O’Charley’s Inc. Completes $105 Million Sale-Leaseback Transaction

O'Charley's Inc. Completes $105 Million Sale-Leaseback Transaction
O'Charley's Inc. Completes $105 Million Sale-Leaseback Transaction

O’Charley’s Inc. has completed a sale-leaseback of 50 O’Charley’s restaurant properties, which produced gross proceeds of approximately $105 million. The Company is using the net proceeds from the sale-leaseback of approximately $103.8 million and approximately $11.4 million of available cash to redeem at par all of its $115.2 million principal amount of 9% senior subordinated notes due November 2013 (the “Senior Notes”), leaving the Company with virtually no long-term debt on its balance sheet. The properties were purchased by STORE Capital, an institutionally funded, single-tenant real estate investment trust based in Scottsdale, AZ, founded by a veteran management team including Mort Fleischer and Chris Volk.

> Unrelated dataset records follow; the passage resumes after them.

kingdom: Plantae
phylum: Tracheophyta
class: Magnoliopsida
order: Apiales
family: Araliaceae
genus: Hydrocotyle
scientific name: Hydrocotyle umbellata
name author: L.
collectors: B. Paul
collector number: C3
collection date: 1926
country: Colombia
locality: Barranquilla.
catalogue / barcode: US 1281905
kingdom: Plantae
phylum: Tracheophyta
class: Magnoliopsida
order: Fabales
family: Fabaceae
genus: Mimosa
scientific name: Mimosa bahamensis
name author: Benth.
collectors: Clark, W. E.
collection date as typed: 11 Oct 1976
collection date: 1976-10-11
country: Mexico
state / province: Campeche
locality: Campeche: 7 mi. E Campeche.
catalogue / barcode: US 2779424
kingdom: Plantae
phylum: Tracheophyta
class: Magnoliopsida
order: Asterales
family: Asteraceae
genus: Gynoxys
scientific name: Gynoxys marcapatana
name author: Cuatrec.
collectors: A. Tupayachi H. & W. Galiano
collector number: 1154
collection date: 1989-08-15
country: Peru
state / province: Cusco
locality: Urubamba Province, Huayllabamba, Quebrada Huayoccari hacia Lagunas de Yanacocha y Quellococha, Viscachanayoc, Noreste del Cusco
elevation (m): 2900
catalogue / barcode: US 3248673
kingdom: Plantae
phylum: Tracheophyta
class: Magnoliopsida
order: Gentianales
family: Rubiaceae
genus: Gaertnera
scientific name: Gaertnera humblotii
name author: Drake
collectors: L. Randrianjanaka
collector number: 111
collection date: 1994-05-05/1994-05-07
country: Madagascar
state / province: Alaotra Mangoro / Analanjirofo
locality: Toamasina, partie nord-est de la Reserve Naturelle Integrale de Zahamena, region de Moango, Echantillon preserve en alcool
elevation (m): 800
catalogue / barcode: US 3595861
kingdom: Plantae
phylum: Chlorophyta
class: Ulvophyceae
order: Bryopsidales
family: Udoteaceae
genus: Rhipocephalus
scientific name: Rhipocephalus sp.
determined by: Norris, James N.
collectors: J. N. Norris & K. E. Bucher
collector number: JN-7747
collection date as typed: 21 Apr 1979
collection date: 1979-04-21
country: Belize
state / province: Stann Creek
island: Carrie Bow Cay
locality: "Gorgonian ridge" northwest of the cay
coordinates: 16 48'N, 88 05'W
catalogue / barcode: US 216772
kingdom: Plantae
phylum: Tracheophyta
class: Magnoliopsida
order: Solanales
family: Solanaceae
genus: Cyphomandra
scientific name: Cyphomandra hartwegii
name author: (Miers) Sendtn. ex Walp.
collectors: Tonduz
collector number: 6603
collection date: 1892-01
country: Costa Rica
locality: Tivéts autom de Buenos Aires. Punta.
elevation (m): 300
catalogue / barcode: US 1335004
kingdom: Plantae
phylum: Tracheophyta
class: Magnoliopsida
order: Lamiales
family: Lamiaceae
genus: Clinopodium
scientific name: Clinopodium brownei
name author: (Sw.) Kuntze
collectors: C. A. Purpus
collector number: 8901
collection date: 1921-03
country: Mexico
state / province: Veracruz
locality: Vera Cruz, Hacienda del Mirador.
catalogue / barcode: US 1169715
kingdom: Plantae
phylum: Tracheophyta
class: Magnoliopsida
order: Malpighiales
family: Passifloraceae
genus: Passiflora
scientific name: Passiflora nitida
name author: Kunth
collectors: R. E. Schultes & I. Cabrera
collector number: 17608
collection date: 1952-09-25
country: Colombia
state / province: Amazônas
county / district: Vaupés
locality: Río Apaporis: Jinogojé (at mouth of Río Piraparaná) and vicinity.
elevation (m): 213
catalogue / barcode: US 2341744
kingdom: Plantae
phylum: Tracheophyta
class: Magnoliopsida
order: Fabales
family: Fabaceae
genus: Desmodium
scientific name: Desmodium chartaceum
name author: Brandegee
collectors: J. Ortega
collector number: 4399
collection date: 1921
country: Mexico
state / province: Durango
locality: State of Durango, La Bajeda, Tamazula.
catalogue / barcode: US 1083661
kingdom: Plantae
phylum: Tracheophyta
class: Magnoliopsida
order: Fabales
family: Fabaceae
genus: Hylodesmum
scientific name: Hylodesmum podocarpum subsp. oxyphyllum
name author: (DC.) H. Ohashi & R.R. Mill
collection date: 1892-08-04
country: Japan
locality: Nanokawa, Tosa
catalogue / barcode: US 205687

The impact of the two transactions will be a decrease in annual interest expense associated with the Senior Notes of approximately $10.0 million which will be offset by approximately $8.8 million of incremental annual rent expense. The full impact of these changes will be reflected in the Company’s 2012 results.

O’Charley’s Inc. President and CEO, David W. Head, commented, “As a result of this 20-year sale-leaseback, we believe we have significantly strengthened our financial position. In addition, by monetizing approximately half of our real estate portfolio and locking in more favorable long term financing, the transaction increases our flexibility in a difficult operating environment.”

The Company also announced that it has entered into an Amended and Restated Credit Agreement with its existing banks, under which it has reduced its revolving credit facility to $30 million from $45 million and extended the facility’s term to 2016. While the facility’s terms are substantially consistent with the relevant terms of the prior facility, which was to mature in August 2013, the Company is permitted capital expenditures for restaurant remodels and expansion under the new facility of up to $5 million for 2011 and up to 35% of EBITDA (as defined) for 2012 and the years thereafter.